= Leonard Bloom =

Former sports and entertainment owner

Leonard Bloom is a former sports and entertainment owner and real estate developer in California.
== Sports ==

=== ABA / NBA Merger ===
The American Basketball Association (that later merged with the NBA) awarded Dr. Leonard Bloom the franchise to San Diego for an entry fee of $1 million. Leonard Bloom, President and CEO of United States Capital Corporation, was the team's sole owner. Bloom named the team the San Diego Conquistadors.

The ABA purchased the San Diego Conquistadors franchise from Dr. Bloom for an undisclosed amount to enable the ABA merger with the NBA. The San Diego Clippers originated from the Buffalo Braves in the 1978-79 NBA season and had no connection to Dr. Bloom's San Diego Conquistadors/Sails, which ceased operations during the 1975-76 ABA season.

=== WHA / NHL Merger ===
In addition to owning the San Diego Basketball franchise, Leonard Bloom also owned the Los Angeles Sharks Hockey Team in the WHA (World Hockey Association) that later merged with the NHL in 1979. The Sharks played all of their home hockey games at the Los Angeles Memorial Sports Arena. Dr. Bloom renovated the Los Angeles Memorial Sports Arena to accommodate his hockey team. The Los Angeles Sharks franchise has no connection with the present day San Jose Sharks, an NHL expansion franchise begun in 1991, 12 years after the WHA ceased operations.

=== Co-Founder / Owner- World Team Tennis League (WTT) ===
The World Team Tennis (WTT) Professional Tennis league was founded in 1973 by four people: Larry King (owner of San Francisco Golden Gaters), Dr. Leonard Bloom (original owner of the San Diego Swingers, owner of the ABA San Diego Conquistadors, and owner of the WHA Los Angeles Sharks) with Dennis Murphy (founder of the World Hockey Association), and Jordan Kaiser.

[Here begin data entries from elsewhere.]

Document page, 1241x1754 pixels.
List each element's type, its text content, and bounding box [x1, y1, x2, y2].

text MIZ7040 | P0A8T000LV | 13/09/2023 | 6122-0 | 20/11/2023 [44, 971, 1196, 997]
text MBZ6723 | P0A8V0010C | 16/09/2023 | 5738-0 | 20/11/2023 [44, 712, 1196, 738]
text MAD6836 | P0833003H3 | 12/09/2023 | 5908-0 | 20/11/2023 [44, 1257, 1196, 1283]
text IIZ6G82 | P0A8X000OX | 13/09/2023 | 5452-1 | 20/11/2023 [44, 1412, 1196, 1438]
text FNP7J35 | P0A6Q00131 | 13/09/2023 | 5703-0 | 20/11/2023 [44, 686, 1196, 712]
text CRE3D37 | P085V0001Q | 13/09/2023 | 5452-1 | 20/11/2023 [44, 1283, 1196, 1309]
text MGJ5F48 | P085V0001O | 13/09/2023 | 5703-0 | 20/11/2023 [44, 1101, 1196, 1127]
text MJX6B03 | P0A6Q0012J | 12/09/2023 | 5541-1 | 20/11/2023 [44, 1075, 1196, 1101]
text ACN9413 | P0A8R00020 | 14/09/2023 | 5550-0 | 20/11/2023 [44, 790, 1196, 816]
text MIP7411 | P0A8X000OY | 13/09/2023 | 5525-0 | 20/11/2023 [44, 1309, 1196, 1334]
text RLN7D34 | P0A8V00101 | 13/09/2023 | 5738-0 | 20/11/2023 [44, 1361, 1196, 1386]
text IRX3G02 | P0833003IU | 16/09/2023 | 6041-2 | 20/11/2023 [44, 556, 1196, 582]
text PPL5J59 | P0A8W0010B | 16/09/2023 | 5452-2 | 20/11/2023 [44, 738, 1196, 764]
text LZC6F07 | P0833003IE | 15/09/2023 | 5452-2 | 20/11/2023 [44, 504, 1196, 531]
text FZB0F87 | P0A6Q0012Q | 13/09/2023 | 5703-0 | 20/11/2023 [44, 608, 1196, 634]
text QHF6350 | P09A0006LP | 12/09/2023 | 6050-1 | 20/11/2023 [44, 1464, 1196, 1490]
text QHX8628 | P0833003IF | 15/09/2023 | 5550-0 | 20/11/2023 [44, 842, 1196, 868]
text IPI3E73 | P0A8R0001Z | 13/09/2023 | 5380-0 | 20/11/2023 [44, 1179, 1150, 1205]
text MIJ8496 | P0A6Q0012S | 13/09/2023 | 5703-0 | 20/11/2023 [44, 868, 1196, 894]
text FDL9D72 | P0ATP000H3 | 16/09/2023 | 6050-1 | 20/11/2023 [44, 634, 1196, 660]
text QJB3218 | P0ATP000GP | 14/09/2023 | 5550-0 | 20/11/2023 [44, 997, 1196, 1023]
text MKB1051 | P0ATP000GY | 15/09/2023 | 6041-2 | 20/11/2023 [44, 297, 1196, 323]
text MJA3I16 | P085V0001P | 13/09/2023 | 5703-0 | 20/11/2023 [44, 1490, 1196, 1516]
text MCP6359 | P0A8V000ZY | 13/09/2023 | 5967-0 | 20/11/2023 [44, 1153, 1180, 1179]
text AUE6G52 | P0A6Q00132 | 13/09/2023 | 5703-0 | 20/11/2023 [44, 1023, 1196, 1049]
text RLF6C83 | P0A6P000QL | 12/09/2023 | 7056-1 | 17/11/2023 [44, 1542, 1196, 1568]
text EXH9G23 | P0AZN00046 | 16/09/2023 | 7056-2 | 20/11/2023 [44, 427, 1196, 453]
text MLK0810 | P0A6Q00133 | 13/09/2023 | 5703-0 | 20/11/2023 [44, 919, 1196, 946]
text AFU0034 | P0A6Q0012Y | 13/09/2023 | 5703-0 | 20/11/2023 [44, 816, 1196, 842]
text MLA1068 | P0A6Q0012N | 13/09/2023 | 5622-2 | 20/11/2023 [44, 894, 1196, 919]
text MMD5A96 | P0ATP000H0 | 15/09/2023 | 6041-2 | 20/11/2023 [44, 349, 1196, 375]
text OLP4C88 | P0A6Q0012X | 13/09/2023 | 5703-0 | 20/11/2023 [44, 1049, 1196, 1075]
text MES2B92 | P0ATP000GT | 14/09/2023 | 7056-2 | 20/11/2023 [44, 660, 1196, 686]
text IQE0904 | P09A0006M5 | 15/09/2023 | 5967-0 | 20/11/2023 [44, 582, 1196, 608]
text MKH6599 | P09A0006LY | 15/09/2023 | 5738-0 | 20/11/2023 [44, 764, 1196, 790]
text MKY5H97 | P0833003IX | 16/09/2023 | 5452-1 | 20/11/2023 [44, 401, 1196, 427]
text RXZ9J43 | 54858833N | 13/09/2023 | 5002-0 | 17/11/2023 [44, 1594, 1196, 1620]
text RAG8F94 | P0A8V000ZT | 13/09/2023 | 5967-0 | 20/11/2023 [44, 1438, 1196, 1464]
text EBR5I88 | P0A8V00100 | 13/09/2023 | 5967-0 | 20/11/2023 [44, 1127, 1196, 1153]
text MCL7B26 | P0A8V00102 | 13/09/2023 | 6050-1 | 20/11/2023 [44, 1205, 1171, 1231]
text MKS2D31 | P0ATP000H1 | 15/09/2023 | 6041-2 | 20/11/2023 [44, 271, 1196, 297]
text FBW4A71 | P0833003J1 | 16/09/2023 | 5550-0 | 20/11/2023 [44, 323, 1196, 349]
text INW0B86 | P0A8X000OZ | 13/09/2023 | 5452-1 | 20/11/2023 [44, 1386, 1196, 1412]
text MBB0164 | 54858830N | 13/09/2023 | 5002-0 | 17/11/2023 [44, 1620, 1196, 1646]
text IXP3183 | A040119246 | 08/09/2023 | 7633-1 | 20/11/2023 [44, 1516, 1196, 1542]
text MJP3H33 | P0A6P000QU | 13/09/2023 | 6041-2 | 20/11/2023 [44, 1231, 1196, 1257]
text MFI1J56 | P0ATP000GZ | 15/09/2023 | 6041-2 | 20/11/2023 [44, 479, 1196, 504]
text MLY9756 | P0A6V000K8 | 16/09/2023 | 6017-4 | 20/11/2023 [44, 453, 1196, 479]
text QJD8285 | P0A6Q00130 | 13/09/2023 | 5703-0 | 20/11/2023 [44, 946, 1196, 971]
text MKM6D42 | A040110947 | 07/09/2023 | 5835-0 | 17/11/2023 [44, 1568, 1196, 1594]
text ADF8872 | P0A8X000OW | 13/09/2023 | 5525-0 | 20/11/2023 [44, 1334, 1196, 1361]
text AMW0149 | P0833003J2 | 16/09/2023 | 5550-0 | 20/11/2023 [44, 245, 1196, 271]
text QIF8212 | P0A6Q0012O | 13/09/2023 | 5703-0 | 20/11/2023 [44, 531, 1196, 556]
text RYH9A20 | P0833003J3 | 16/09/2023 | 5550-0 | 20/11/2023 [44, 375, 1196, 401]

The WTT was organized and started with Billie Jean King securing the professional tennis players on the women's side. Dr. Bloom, along with Wilt Chamberlain and Arthur Ashe, secured the professional players on the men's side.

Leonard Bloom was one of the original founders of World Team Tennis (WTT) with Billie Jean King and Dennis Murphy. Bloom was the founder / owner of the San Diego Swingers WTT franchise.

== Sports & entertainment venues ==
Dr. Bloom has been the sole owner and operator sports and entertainment facilities in San Francisco, San Diego, La Mesa and Fort Lauderdale.

== Ticketing ==
Leonard Bloom owned & operated one of the largest and most profitable ticketing companies in the United States called Bass Tickets. Certain rights and locations were later purchased by Ticketmaster.

== Entertainment ==
Leonard Bloom is the CEO and sole owner of Marquee Entertainment Corporation. For many years, Leonard Bloom's Marquee Entertainment Corporation has contracted and in many cases managed the top entertainers in the country for performances in Bloom-owned venues and for national and international tours.